WHAT TO WORK ON:
Give every line of all the items below as a Markdown table with the columns Row and Line, numbering the rows in order and leaving out blank lines.
::::::::::
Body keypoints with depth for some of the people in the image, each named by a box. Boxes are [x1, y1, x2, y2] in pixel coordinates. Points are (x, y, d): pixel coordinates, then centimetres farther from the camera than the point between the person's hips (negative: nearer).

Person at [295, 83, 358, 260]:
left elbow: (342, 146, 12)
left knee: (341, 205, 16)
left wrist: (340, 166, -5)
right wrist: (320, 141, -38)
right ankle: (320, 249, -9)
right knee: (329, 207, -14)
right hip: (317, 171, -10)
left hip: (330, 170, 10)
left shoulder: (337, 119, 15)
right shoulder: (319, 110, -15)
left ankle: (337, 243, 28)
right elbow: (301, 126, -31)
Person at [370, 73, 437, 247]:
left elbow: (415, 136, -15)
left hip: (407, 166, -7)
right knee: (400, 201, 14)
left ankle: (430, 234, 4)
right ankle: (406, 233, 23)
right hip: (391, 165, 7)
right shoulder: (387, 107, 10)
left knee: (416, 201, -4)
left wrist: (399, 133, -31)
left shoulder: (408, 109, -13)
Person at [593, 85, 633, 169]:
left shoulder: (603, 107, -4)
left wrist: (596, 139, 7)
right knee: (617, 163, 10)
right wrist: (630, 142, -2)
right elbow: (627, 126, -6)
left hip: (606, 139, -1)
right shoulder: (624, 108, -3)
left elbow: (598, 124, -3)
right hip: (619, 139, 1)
::::::::::
COMPLETED EXERCISE:
| Row | Line |
|---|---|
| 1 | Body keypoints with depth for some of the people in the image, each named by a box. Boxes are [x1, y1, x2, y2] in pixel coordinates. Points are (x, y, d): pixel coordinates, then centimetres farther from the camera than the point between the person's hips (negative: nearer). |
| 2 | Person at [295, 83, 358, 260]: |
| 3 | left elbow: (342, 146, 12) |
| 4 | left knee: (341, 205, 16) |
| 5 | left wrist: (340, 166, -5) |
| 6 | right wrist: (320, 141, -38) |
| 7 | right ankle: (320, 249, -9) |
| 8 | right knee: (329, 207, -14) |
| 9 | right hip: (317, 171, -10) |
| 10 | left hip: (330, 170, 10) |
| 11 | left shoulder: (337, 119, 15) |
| 12 | right shoulder: (319, 110, -15) |
| 13 | left ankle: (337, 243, 28) |
| 14 | right elbow: (301, 126, -31) |
| 15 | Person at [370, 73, 437, 247]: |
| 16 | left elbow: (415, 136, -15) |
| 17 | left hip: (407, 166, -7) |
| 18 | right knee: (400, 201, 14) |
| 19 | left ankle: (430, 234, 4) |
| 20 | right ankle: (406, 233, 23) |
| 21 | right hip: (391, 165, 7) |
| 22 | right shoulder: (387, 107, 10) |
| 23 | left knee: (416, 201, -4) |
| 24 | left wrist: (399, 133, -31) |
| 25 | left shoulder: (408, 109, -13) |
| 26 | Person at [593, 85, 633, 169]: |
| 27 | left shoulder: (603, 107, -4) |
| 28 | left wrist: (596, 139, 7) |
| 29 | right knee: (617, 163, 10) |
| 30 | right wrist: (630, 142, -2) |
| 31 | right elbow: (627, 126, -6) |
| 32 | left hip: (606, 139, -1) |
| 33 | right shoulder: (624, 108, -3) |
| 34 | left elbow: (598, 124, -3) |
| 35 | right hip: (619, 139, 1) |